La Cybersecurity, quando ancora non si chiamava Cybersecurity
Sono ancora valide molte delle pratiche che vi hanno tenuto al sicuro per tanti anni.
Ricordate che è sempre necessario:
- Mantenere una politica di regolare scadenza delle password, soprattutto se non si sta ancora utilizzando la multifactor authentication (MFA)
- Usare password complesse, formate da lettere maiuscole, minuscole, numeri e caratteri speciali, evitando parole di senso compiuto.

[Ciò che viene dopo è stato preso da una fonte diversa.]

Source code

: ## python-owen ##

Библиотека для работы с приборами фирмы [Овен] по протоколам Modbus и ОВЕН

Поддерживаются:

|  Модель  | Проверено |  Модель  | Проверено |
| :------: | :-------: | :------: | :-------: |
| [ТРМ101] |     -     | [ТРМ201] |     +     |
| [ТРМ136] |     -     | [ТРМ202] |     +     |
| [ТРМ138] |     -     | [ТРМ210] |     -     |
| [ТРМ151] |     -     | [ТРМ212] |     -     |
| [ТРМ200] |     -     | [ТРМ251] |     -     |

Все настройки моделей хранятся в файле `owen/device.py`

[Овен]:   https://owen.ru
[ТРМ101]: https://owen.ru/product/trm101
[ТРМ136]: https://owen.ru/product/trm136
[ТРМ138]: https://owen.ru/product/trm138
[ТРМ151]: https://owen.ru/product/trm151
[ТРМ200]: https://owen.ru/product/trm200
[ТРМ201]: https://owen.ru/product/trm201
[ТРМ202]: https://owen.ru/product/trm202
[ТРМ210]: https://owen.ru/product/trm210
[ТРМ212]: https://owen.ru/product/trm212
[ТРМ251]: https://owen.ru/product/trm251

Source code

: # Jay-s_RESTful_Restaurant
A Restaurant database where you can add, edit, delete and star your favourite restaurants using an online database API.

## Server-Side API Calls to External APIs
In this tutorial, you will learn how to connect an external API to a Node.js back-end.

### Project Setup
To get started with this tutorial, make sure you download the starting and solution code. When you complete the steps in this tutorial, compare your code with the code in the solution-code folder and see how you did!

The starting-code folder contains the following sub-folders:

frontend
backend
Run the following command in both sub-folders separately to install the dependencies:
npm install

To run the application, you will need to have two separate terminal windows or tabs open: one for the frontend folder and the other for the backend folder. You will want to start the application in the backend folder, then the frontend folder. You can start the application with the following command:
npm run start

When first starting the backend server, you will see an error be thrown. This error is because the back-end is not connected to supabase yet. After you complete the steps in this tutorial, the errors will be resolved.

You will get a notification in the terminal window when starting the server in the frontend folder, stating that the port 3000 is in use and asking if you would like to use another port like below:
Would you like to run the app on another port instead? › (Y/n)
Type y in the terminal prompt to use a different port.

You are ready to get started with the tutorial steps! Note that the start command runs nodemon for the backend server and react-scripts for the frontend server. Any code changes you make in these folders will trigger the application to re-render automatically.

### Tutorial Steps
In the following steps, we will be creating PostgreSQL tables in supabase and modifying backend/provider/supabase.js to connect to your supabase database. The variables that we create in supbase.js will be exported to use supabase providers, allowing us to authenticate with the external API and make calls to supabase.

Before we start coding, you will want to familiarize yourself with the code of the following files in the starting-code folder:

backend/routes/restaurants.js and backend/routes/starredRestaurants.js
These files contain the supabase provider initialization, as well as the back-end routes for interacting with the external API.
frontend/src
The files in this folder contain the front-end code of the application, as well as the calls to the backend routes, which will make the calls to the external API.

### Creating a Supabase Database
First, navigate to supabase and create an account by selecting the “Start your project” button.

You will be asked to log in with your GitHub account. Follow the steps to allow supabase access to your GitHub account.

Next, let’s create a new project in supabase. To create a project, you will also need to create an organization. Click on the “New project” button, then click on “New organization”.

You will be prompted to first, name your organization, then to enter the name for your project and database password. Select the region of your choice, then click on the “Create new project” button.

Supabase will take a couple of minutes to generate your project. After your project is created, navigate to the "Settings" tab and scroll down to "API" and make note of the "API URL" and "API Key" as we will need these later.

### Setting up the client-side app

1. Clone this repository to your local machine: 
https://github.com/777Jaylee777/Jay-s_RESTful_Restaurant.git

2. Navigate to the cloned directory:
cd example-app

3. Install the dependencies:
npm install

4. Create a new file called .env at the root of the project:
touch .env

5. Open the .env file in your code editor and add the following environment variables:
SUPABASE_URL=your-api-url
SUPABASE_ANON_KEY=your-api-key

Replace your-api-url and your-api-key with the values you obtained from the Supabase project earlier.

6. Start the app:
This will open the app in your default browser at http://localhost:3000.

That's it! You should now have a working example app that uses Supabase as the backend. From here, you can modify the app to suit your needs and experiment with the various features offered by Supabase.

- Usare password abbastanza lunghe, attualmente di almeno 12 caratteri
- Non condividere, non scrivere e non lasciare in giro la propria password
- Impostare un salvaschermo che blocchi la sessione di lavoro dopo un tempo non troppo lungo e che richieda la password per lo sblocco
- Impostare un salvaschermo che blocchi la sessione di lavoro dopo un tempo non troppo lungo e che richieda la password per lo sblocco
- Fare attenzione agli allegati e ai link ricevuti con la posta elettronica
- Fare attenzione ai siti su cui si naviga, evitando la navigazione per uso personale dai PC aziendali
- Non inserire nel PC supporti di memorizzazione USB di provenienza non nota
- Assegnare i permessi di accesso utilizzando la politica del minimo privilegio necessario
- Utilizzare la crittografia del disco bitlocker sui notebook ed se possibile anche sui pc.
Lavoriamo per la vostra sicurezza
Fa parte del nostro lavoro mantenere il più possibile al sicuro i vostri dati e i vostri sistemi.
Cerchiamo costantemente di analizzare l’ambiente in cui operiamo, cogliere in anticipo i cambiamenti, dimensionare i rischi e sviluppare strategie per mitigarli.